Material shown below:

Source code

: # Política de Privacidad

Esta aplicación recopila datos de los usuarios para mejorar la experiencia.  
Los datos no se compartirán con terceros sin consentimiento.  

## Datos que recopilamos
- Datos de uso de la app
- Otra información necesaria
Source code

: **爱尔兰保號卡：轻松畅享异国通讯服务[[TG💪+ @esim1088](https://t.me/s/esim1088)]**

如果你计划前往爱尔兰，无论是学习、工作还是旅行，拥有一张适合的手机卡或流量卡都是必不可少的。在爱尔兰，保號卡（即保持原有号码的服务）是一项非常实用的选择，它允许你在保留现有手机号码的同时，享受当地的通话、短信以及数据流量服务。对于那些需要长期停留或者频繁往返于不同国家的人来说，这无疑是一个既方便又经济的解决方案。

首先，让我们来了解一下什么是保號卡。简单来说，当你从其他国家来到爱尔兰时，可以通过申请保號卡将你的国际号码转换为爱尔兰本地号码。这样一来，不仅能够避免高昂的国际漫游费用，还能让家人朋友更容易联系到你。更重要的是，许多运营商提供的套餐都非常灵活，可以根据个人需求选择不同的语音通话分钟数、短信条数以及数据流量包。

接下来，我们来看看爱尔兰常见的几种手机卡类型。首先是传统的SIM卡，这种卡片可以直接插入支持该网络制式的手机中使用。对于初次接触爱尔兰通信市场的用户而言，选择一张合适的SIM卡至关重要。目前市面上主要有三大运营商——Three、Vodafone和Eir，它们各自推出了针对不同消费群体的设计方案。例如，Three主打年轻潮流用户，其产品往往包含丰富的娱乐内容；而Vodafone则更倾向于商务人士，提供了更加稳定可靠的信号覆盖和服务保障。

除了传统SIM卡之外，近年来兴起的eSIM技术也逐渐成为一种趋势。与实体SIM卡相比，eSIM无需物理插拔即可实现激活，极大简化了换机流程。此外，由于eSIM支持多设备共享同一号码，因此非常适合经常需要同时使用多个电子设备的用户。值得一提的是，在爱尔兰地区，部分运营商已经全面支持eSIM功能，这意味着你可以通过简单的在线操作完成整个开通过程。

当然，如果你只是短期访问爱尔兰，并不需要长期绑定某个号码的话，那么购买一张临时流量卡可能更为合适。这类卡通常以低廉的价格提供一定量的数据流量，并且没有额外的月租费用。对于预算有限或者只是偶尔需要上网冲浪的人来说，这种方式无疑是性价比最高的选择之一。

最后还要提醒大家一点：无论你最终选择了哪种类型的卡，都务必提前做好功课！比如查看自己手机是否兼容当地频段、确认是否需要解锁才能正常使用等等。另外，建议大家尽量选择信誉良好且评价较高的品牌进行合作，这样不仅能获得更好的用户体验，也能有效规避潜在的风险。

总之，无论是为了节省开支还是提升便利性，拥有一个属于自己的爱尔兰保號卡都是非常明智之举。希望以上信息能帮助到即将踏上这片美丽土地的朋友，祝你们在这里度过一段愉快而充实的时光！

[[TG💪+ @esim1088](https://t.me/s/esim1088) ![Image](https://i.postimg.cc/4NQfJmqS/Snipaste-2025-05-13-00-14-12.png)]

End of Material shown.

* Aim of the exercise *
Whatever else the listing above holds, retype exactly only the lines from the one containing "Política de Privacidad" to the one containing "首先，让我们来了解一下什么是", both ends kept.

* Response for this exercise *
: # Política de Privacidad

Esta aplicación recopila datos de los usuarios para mejorar la experiencia.  
Los datos no se compartirán con terceros sin consentimiento.  

## Datos que recopilamos
- Datos de uso de la app
- Otra información necesaria
Source code

: **爱尔兰保號卡：轻松畅享异国通讯服务[[TG💪+ @esim1088](https://t.me/s/esim1088)]**

如果你计划前往爱尔兰，无论是学习、工作还是旅行，拥有一张适合的手机卡或流量卡都是必不可少的。在爱尔兰，保號卡（即保持原有号码的服务）是一项非常实用的选择，它允许你在保留现有手机号码的同时，享受当地的通话、短信以及数据流量服务。对于那些需要长期停留或者频繁往返于不同国家的人来说，这无疑是一个既方便又经济的解决方案。

首先，让我们来了解一下什么是保號卡。简单来说，当你从其他国家来到爱尔兰时，可以通过申请保號卡将你的国际号码转换为爱尔兰本地号码。这样一来，不仅能够避免高昂的国际漫游费用，还能让家人朋友更容易联系到你。更重要的是，许多运营商提供的套餐都非常灵活，可以根据个人需求选择不同的语音通话分钟数、短信条数以及数据流量包。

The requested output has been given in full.